Saint George, an unincorporated community located in the "Georgia Bend" of the St. Mary's River, is the southernmost named settlement in Georgia. It is in Charlton County, south of Folkston. In 2020, the population of the St. George census county division (CCD) was 2,237. Most of this population is in the town of St. George, but the figure also includes rural areas not recognized by the Census Bureau, including communities like Moniac. The ZIP Code for Saint George is 31562.

==History==
The Georgia General Assembly incorporated Saint George as a town in 1906. The town's municipal charter was repealed in 1924.

==Education==
Students from St. George and the surrounding rural areas attend St. George Elementary School of the Charlton County School District. It serves students in grades Pre-Kindergarten through sixth.

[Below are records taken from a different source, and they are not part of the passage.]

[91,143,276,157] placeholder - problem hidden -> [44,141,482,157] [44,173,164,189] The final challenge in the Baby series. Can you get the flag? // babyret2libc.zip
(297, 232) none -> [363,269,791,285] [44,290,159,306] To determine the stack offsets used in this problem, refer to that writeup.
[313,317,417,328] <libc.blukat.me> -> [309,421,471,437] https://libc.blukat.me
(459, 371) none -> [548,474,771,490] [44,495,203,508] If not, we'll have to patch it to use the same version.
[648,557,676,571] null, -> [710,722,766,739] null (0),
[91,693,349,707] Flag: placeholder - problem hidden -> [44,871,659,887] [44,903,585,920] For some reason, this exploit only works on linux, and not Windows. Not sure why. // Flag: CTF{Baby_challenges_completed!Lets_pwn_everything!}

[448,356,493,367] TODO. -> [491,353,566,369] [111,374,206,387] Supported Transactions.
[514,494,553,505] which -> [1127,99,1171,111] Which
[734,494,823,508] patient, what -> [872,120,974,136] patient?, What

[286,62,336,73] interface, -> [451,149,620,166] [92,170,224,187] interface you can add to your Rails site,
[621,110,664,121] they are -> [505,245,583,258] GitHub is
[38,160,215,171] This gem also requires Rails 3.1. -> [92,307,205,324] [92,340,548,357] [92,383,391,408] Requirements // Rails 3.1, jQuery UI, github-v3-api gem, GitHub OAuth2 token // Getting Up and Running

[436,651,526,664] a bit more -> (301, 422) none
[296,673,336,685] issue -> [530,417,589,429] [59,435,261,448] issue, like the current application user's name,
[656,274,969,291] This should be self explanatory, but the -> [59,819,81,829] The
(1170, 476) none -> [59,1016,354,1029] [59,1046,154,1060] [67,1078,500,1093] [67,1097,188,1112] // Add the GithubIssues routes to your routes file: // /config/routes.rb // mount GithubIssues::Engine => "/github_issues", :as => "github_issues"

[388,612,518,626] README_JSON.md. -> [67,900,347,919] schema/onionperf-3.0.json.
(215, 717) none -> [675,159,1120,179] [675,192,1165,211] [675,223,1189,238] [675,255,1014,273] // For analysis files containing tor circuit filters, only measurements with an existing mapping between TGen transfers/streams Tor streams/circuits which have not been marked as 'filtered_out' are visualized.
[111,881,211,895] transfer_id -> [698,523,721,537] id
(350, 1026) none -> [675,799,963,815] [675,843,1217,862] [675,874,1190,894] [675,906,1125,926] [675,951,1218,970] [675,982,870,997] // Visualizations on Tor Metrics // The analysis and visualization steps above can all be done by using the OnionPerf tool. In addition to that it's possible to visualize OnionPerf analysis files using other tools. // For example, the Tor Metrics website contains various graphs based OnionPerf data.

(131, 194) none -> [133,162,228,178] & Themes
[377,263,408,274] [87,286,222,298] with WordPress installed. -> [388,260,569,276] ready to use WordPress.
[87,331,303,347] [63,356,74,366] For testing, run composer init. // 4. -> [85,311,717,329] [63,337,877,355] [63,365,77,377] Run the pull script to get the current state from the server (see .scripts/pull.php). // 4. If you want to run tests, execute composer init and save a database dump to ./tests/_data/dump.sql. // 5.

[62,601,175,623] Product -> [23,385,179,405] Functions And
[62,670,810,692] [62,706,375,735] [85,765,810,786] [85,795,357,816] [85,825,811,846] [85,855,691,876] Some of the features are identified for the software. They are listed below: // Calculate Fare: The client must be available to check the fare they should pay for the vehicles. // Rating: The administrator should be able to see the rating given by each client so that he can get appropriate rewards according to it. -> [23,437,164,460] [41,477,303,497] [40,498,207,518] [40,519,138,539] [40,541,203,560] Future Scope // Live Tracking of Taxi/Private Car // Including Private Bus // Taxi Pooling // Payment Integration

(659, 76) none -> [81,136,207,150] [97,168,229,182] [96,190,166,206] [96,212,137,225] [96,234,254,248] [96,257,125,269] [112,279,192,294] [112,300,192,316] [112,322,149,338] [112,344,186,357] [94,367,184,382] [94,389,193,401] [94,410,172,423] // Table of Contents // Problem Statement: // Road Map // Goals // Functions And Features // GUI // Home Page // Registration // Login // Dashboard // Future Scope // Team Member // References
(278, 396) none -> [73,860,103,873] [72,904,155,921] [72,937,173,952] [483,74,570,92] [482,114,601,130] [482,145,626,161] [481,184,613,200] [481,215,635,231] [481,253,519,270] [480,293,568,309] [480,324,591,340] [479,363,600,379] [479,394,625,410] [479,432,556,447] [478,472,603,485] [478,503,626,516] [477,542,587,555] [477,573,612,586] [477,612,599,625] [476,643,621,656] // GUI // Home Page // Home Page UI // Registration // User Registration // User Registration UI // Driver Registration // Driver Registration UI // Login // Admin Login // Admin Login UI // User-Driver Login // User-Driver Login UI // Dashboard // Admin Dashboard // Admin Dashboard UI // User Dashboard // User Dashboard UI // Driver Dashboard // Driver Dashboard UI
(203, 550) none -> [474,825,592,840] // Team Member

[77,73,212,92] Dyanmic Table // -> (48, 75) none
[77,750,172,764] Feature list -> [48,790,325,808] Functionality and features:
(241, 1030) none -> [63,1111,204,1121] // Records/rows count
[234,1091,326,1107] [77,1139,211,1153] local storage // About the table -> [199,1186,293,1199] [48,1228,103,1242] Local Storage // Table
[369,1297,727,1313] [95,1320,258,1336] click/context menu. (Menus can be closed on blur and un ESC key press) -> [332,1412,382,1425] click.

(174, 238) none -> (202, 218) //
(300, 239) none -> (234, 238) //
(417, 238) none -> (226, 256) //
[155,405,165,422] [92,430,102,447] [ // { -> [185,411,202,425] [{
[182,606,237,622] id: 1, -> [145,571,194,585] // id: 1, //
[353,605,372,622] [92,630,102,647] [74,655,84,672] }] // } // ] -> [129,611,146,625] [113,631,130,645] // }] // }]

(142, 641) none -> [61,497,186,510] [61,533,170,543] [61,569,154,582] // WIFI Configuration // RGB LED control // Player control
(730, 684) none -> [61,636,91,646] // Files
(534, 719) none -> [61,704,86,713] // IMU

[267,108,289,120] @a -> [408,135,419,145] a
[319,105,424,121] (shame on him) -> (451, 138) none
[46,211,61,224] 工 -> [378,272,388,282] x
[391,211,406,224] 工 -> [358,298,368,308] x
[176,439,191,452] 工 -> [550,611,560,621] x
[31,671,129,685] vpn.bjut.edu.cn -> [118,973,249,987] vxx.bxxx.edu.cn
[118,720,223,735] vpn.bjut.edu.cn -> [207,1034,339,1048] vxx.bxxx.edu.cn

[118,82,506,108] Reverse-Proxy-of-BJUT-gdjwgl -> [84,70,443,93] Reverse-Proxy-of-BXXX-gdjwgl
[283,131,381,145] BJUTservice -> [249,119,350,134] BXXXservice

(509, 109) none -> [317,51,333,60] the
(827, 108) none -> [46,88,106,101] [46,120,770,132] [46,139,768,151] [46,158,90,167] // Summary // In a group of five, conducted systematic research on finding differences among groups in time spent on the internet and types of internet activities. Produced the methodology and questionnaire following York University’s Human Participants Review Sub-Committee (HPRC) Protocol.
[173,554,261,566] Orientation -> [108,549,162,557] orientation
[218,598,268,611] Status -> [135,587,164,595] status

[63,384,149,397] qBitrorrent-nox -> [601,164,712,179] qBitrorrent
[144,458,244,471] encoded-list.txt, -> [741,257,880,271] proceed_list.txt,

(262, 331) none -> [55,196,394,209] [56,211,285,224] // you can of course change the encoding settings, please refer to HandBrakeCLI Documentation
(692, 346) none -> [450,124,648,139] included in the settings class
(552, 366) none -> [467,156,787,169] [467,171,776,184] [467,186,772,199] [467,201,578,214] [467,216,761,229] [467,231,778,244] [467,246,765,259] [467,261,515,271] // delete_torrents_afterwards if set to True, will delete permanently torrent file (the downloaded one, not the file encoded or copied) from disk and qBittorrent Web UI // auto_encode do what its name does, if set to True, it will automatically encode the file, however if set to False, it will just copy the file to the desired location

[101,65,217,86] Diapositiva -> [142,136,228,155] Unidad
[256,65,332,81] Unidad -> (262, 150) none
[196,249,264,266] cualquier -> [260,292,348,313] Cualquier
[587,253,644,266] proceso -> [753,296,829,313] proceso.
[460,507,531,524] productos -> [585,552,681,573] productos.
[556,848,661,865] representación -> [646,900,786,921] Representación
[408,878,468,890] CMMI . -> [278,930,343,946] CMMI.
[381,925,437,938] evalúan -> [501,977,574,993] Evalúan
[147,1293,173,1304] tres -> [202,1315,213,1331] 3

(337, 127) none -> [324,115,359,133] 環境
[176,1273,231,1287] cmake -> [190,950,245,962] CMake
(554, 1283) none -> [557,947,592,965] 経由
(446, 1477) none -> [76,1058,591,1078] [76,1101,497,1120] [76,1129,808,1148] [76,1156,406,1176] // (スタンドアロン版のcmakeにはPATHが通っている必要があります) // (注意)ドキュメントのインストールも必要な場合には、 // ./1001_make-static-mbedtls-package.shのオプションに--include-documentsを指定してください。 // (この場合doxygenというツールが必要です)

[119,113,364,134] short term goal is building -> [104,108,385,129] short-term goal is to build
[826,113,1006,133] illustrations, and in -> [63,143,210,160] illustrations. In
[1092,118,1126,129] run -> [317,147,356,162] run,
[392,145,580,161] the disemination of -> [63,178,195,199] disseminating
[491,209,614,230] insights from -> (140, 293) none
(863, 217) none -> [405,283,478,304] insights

After sixth grade, students are taught at Bethune Middle School and Charlton County High School in Folkston.

==Transportation==
The main roads through Saint George are Georgia State Route 94 which runs west to east through the Georgia Bend from two separate bridges of the Saint Mary's River, and Georgia State Routes 121 and 23 which run south to north from a bridge over the Saint Mary's River through Folkston, then branch off separately while being overlapped by US 1-23 and 301 in Homeland.

The sole railroad line through Saint George is the Norfolk Southern Railway's Valdosta District, which runs parallel to GA 94 and has been running through the community since 1899.